Start of Source records

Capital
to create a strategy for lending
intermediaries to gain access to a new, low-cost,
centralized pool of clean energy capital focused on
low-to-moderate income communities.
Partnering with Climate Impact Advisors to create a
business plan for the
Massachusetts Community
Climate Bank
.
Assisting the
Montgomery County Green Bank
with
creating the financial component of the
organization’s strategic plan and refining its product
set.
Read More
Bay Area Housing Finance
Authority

End of Source records

Write out the text of the entries again, putting "Fund" in place of "Bank" everywhere it occurs and leaving everything else as it is.

Capital
to create a strategy for lending
intermediaries to gain access to a new, low-cost,
centralized pool of clean energy capital focused on
low-to-moderate income communities.
Partnering with Climate Impact Advisors to create a
business plan for the
Massachusetts Community
Climate Fund
.
Assisting the
Montgomery County Green Fund
with
creating the financial component of the
organization’s strategic plan and refining its product
set.
Read More
Bay Area Housing Finance
Authority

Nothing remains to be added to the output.